La SLP Cisl Belluno Treviso esprime grande preoccupazione per la tenuta del servizio postale in provincia di Treviso che, se durante l’anno viene garantito nonostante la forte carenza di personale, nel periodo estivo rischia di precipitare.

“Le principali difficoltà sono riconducibili soprattutto alla mancanza di personale nei due settori chiave, il servizio allo sportello e il recapito della corrispondenza – afferma il Segretario Generale SLP Cisl Belluno Treviso Silvano Sommariva -.Nella nostra Provincia sono attivi 189 uffici postali, e 468 zone di recapito e relativi portalettere. A fronte delle sostituzioni per i legittimi periodi di ferie estive dei suddetti dipendenti, saranno assunti solamente 23 lavoratori a tempo determinato, i cosiddetti novantisti. Il rischio di un collasso estivo è uno scenario purtroppo molto realistico. Per non dimenticare che la situazione di emergenza permane, anche se in maniera meno pesante, lungo tutto l’anno. La carenza di personale è cronica, vuoi per i trasferimenti, per le lunghe assenze spesso dovute a infortuni, per inidoneità al servizio”.

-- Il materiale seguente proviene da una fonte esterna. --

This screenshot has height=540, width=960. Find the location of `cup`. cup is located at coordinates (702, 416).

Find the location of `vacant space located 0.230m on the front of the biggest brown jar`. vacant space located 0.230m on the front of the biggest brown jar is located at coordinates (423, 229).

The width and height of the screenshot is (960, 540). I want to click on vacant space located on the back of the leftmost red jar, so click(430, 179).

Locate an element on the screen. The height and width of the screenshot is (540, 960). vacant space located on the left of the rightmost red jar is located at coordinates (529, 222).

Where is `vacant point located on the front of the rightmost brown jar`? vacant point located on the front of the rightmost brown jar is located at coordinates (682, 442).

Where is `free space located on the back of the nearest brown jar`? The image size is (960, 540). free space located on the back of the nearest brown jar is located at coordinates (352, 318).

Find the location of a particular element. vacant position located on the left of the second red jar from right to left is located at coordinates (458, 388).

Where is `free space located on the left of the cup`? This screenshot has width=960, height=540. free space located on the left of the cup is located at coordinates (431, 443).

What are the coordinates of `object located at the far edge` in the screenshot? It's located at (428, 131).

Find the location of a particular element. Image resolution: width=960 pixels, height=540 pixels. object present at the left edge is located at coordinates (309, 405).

I postini non consegnano solo posta massiva ma anche raccomandate, cartelle esattoriali, notifiche, multe e già troppe volte i ritardi sono ricaduti sulla clientela. Nel mese di Giugno le scadenze fiscali hanno messo a dura prova gli uffici, con i direttori spesso allo sportello per espletare le pratiche e agevolare il flusso di utenza.

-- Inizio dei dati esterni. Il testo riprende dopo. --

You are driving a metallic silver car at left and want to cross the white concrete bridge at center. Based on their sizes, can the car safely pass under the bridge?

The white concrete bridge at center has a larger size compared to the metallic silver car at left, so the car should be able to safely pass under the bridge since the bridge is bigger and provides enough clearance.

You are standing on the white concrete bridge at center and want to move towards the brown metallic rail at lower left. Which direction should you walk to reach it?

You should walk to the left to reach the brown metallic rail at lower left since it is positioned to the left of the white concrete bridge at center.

“Per garantire le ferie estive si chiuderanno gli uffici a doppio turno e in alcuni periodi anche quelli a turno unico, aperti cioè solo al mattino. – incalza Sommariva – Il calendario delle chiusure che ci è pervenuto è molto frammentato con chiusure alternate che metteranno in difficoltà sia l’attività del personale, con relativi distacchi molto complicati, che l’utenza costretta ad un servizio a singhiozzo o a doversi spostare in altri uffici.”

Oltre alla carenza di personale SLP Cisl Belluno Treviso denuncia il continuo depauperamento delle risorse investite nel settore, l’inadeguatezza degli strumenti di lavoro utilizzati, con macchinari obsoleti e difficoltà nella manutenzione, la lentezza delle linee informatiche e una sempre maggiore burocrazia anche per espletare i servizi più basilari.